## PASSAGE FOR REVIEW
If you like The B-52’s, you’ll love Green World Image by Telehealth.
Green World Image opens with [user onboarding sequence] as a smooth, corporate voice promises a beautiful utopian future that fuses nature with technology and wellness. The future is here, and it’s called Telehealth. If you don’t understand that this is a joke, then the album would read as a LinkedIn wet dream. If you do get the joke, and you will, then Green World Image will be one of the funniest records you’ll hear all year.
Seattle five-piece Telehealth present themselves as a music startup with a bio that reads like something generated by a corporate communications algorithm trained on TED talks, with their Sub Pop deal framed as an IPO. The whole album carries a Truman Show quality of hyper-perfection and total unreality with a gleaming surface of tech, wellness and hustle presented with a straight face and a knowing grin. The music is gloriously fun with DEVO as the most obvious touchstone. Punk that’s more interested in dancing and satire than blind range and destruction, New Wave was always focussed on making you laugh while making you think and Telehealth are now operating in a world that’s way more plagued by gadgets, propaganda and scams than anything DEVO and Oingo Boingo could have ever imagined.
The band are committed to live performance first, getting sweaty whilst using samplers and electronic gadgets with a rejection of backing tracks and sanitisation even as they embrace a full arsenal of electronic weirdness. The vocal interplay and male-female partnership between Alexander Attitude and Kendra Cox is central to everything, giving the record a unique character that’s split-your-sides funny. Silver Spoon is about having everything handed to you, Cool Job is about the absurdity of a career defined entirely by buzzwords and vibes, and Yassify Me reels off modern Gen Z slang with the same glee of Frank Zappa’s Valley Girl and a whole lexicon of TikTok meaninglessness rattled off at speed.

## PROBLEMS TO SOLVE
1. In the review of Telehealth's album, what does the writer say gives the record its unique character? Explain in one to three sentences.
2. Write the next paragraph of the review of Telehealth's album, starting after its final sentence.

## DATA UNDER STUDY
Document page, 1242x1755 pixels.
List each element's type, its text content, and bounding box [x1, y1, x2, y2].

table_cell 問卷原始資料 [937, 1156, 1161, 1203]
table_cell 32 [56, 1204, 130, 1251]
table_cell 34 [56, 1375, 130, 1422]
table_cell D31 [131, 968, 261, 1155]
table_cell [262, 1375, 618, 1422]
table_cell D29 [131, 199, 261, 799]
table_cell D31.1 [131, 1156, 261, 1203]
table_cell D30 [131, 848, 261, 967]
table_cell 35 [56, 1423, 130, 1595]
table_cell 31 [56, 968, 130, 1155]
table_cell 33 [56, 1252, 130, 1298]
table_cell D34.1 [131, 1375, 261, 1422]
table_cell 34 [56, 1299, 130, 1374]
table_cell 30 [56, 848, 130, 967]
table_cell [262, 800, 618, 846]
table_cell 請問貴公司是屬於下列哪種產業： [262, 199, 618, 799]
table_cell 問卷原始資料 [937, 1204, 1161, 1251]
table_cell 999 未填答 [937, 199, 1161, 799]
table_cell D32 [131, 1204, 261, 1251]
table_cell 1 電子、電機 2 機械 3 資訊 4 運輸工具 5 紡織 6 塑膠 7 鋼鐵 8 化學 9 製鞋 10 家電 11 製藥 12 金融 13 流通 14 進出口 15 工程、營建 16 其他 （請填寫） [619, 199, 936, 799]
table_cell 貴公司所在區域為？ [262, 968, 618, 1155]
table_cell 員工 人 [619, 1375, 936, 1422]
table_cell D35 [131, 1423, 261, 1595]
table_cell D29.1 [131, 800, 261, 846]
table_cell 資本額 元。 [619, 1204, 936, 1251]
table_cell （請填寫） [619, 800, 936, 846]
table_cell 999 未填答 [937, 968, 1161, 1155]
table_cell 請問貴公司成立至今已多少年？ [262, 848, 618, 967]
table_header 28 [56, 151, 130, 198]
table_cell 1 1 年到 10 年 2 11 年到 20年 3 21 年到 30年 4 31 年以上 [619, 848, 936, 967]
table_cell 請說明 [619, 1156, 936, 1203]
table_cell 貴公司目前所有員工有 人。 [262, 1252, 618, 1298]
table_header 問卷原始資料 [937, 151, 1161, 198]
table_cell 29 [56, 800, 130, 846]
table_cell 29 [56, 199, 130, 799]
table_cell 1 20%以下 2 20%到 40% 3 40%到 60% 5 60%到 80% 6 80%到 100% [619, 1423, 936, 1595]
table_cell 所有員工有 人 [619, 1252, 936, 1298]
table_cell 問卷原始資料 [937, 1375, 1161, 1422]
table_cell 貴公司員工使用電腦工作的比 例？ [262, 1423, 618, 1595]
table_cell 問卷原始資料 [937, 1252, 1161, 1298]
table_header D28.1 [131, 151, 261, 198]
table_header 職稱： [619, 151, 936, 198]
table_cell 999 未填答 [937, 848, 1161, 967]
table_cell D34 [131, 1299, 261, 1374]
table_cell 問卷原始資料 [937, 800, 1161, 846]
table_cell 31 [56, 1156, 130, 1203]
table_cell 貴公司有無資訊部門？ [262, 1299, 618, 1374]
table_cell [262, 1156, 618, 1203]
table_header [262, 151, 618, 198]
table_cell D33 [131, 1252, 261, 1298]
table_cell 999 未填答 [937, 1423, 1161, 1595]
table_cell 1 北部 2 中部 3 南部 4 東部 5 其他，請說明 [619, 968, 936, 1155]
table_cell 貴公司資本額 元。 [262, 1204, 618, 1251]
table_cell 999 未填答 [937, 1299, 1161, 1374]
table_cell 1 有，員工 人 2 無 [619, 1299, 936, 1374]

## RESULTS OF THE TASKS
1. The writer credits the vocal interplay and male-female partnership between Alexander Attitude and Kendra Cox. This partnership is central to everything on the record, and it makes the album split-your-sides funny.

2.
Villain Era riffs on therapy speak and self-indulgent narcissism, and the album as a whole is designed to not make much sense precisely because so much of the world right now doesn’t make any sense with the language of every pop-up that interrupts your browsing and every sidebar that screams for your attention workshopped by a corporation to within an inch of its life. Green World Image is just as ridiculous as all of that nonsense.
Viagra Boys have been using modern slang and cultural references to perfectly encapsulate the hellscape we find ourselves in into a brilliant rock and roll party, and Frankie and the Witch Fingers did it magnificently on Trash Classic. Telehealth have arrived to add their voice to an exciting wave of bands who’ve realised that new wave was a genius movement that now has all sorts of new political and technological material to mine.
In a world of horrible scams and faked authenticity, and an internet built by people pretending to be successful, Telehealth are considerably more affable than their competition.